_Recorded information_
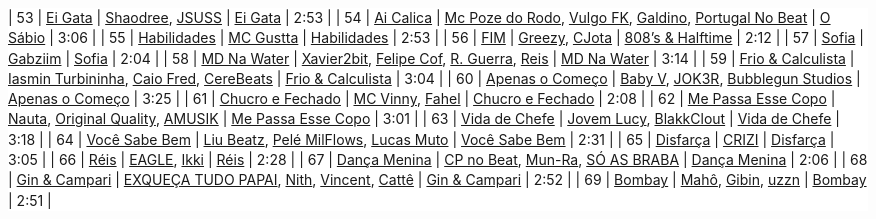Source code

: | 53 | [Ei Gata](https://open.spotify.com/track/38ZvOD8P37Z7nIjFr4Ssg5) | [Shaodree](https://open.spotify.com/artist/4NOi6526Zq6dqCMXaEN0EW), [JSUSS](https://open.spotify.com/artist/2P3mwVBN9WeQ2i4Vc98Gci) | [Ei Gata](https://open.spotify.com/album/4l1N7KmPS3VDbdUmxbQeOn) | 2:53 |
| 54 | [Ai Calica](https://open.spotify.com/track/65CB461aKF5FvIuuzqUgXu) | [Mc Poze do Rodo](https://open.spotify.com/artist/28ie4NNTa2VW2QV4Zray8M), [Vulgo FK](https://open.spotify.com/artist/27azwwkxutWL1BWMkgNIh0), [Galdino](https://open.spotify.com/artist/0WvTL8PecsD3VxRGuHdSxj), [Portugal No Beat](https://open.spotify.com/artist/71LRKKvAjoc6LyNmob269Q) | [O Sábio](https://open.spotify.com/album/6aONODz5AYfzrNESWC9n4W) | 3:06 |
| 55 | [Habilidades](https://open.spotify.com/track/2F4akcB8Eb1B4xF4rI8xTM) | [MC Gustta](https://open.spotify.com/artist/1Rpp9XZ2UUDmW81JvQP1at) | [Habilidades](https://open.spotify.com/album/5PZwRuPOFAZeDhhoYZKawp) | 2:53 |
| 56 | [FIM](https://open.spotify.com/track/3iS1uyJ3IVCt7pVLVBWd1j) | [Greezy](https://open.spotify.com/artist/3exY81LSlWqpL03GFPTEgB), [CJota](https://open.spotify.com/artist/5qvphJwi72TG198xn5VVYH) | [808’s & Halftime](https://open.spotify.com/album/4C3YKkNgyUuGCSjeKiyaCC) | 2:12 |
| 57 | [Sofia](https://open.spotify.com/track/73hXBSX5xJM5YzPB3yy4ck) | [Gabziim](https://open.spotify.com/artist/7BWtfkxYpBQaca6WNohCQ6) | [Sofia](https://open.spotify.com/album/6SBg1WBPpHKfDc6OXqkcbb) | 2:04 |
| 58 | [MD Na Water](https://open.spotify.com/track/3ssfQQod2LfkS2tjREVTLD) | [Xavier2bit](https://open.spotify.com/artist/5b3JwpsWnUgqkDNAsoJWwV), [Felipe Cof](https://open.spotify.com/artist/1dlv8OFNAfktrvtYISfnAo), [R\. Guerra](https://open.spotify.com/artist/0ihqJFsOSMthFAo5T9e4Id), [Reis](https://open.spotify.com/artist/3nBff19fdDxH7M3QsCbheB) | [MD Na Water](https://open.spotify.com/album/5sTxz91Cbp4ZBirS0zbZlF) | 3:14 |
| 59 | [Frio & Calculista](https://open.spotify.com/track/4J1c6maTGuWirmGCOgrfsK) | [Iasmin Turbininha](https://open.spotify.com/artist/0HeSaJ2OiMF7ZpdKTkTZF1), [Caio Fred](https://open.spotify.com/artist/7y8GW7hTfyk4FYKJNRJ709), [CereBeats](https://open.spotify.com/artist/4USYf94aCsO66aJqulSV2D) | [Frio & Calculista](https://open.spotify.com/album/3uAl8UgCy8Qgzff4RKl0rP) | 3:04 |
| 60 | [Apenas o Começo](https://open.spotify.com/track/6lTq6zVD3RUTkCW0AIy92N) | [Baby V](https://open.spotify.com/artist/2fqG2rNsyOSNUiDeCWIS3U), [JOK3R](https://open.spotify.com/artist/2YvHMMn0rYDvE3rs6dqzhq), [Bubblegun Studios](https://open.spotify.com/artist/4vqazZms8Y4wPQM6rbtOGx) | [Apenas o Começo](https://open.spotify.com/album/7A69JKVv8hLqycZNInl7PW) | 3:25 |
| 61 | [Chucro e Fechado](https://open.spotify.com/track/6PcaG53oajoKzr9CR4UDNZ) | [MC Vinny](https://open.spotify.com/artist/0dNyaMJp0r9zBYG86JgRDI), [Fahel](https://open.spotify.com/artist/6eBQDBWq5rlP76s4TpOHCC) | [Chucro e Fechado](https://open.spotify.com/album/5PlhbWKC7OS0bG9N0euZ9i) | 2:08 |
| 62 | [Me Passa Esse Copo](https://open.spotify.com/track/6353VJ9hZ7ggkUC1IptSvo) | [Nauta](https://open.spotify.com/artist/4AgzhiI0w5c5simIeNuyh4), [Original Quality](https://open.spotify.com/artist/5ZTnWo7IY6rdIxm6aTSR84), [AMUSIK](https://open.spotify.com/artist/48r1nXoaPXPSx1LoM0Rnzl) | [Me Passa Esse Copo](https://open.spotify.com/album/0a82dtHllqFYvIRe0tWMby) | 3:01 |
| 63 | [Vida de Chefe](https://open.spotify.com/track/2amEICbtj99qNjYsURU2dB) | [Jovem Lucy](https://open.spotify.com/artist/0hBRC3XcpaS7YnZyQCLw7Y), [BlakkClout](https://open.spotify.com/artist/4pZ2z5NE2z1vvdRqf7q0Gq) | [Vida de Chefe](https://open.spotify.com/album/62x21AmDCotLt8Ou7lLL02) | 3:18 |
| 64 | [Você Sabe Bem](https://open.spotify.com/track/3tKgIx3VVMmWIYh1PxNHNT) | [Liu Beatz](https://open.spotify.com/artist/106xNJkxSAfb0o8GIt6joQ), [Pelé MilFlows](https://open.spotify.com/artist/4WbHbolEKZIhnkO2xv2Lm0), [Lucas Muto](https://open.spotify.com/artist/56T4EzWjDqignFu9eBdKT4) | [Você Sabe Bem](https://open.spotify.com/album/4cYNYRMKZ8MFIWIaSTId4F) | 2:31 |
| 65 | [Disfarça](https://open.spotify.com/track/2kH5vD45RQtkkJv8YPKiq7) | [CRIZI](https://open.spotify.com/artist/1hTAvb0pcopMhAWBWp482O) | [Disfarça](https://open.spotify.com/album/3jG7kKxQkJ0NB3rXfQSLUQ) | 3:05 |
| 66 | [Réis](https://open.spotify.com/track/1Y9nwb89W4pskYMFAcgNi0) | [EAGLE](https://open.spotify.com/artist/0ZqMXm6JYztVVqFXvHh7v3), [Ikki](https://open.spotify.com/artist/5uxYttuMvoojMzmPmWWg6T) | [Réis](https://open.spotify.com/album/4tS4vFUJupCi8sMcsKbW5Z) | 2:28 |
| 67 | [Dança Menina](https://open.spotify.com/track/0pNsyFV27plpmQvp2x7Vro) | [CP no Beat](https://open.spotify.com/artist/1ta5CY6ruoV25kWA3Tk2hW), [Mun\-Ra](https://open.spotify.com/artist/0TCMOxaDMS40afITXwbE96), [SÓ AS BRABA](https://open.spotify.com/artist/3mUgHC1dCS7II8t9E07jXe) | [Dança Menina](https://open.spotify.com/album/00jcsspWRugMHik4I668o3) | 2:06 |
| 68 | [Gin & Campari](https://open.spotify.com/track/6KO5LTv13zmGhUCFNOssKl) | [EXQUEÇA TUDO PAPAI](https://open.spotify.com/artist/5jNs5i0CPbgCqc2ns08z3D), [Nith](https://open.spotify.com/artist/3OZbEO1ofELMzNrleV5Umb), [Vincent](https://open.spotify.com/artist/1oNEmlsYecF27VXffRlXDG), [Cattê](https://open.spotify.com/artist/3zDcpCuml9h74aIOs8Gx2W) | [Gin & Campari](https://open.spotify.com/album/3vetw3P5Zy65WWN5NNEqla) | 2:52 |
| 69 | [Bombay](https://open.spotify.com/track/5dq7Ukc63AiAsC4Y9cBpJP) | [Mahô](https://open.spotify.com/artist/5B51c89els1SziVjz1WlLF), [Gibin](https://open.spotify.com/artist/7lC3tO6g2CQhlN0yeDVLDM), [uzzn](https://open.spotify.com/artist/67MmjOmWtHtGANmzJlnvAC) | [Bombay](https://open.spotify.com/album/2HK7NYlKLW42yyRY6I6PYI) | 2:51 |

* * *

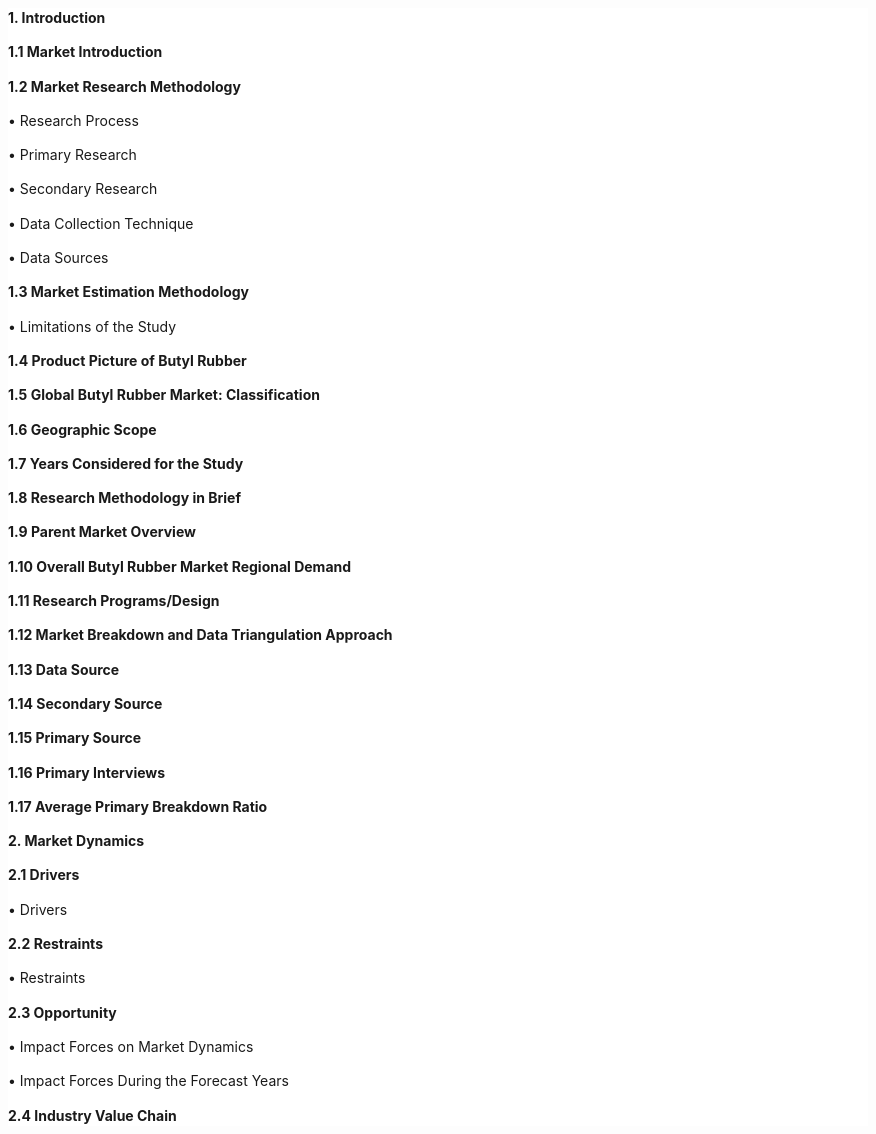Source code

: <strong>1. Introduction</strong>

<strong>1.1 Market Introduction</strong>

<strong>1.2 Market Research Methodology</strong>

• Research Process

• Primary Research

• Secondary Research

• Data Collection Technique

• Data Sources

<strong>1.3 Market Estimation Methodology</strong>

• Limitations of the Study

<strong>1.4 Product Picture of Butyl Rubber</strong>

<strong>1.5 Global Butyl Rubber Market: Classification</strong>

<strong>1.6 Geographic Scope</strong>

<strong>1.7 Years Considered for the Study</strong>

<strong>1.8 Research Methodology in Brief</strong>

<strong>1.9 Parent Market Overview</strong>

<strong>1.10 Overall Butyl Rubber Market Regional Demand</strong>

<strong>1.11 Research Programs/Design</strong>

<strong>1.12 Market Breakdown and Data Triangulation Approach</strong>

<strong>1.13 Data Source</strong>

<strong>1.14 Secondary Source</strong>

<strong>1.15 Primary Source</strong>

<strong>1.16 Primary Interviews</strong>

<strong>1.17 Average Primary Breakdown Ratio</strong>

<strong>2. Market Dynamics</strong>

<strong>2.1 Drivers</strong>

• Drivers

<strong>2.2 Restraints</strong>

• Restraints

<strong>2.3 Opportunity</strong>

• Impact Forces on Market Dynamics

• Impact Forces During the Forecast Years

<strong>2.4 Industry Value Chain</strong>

_Exercise prompt_
In the lines between the one holding "<strong>1.12 Market Breakdown" and the one holding "<strong>2.2 Restraints</strong>", inclusive, switch "Breakdown" to "Split" and give back only those lines, with everything else unchanged.

_Written solution_
<strong>1.12 Market Split and Data Triangulation Approach</strong>

<strong>1.13 Data Source</strong>

<strong>1.14 Secondary Source</strong>

<strong>1.15 Primary Source</strong>

<strong>1.16 Primary Interviews</strong>

<strong>1.17 Average Primary Split Ratio</strong>

<strong>2. Market Dynamics</strong>

<strong>2.1 Drivers</strong>

• Drivers

<strong>2.2 Restraints</strong>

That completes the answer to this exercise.